Depending on your keyboard layout it may be tricky to type é directly and, as before, keeping everything as ASCII can help to avoid problems with character encodings. But é has all the same problems as  . In this case it's Unicode character U+00E9, so we can write it as:

    text = 'caf\u00e9'

Granted, a named entity is easier to understand but it's a moot point because it creates the wrong string.

JSON

Much the same applies to JSON. My heart always sinks when I see JSON data like this:

    [
      {
        "name": "Th&eacute;r&egrave;se"
      },
      ...
    ]

Why are there HTML entities lurking in the data? Most likely this can be traced back to a character encoding issue that was bodged into submission using HTML entities rather than fixing it properly. Somewhere, something needed setting to UTF-8 but instead we get this travesty.

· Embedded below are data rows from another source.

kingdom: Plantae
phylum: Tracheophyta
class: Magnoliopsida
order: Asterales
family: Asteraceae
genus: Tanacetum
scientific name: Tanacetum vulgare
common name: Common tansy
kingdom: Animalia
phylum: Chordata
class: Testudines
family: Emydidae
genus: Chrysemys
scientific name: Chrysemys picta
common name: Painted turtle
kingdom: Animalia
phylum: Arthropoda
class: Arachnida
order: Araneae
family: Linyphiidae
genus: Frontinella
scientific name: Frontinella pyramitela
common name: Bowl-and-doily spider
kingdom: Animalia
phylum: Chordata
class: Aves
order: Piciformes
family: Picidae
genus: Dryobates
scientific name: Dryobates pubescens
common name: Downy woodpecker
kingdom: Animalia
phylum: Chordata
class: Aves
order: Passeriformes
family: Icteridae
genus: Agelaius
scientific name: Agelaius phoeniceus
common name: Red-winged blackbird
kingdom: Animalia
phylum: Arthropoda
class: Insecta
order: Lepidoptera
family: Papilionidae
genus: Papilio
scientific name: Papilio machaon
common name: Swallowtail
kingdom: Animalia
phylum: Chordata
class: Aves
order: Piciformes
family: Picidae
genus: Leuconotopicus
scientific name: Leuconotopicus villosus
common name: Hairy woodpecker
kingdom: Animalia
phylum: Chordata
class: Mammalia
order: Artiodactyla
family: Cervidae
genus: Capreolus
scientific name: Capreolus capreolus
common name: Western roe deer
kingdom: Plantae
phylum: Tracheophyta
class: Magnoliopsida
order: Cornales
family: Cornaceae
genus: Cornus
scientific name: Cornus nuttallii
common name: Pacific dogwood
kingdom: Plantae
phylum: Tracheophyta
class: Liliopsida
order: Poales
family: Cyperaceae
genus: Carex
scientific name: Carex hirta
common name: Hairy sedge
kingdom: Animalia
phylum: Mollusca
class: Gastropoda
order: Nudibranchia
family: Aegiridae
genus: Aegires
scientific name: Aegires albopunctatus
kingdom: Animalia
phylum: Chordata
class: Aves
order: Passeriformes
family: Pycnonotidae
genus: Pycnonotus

Improperly encoded data like this makes implementing client-side searching really tricky. Some serious hoop-jumping is going to be required to ensure searches for cut or rave don't match and searches for Thérèse do. Searching is difficult enough as it is with Unicode equivalence, case-sensitivity, accents and locales to consider without having to handle nonsensical HTML entities. JSON supports the same \uXXXX escaping notation as JavaScript:

    [
      {
        "name": "Th\u00e9r\u00e8se"
      },
      ...
    ]

In practice you're probably using a standard JSON library and it may not support escaping those characters. It shouldn't matter. JSON is expected to be transferred in UTF-8 so you just need to get all your streams, pipes and channels configured correctly and all will be well.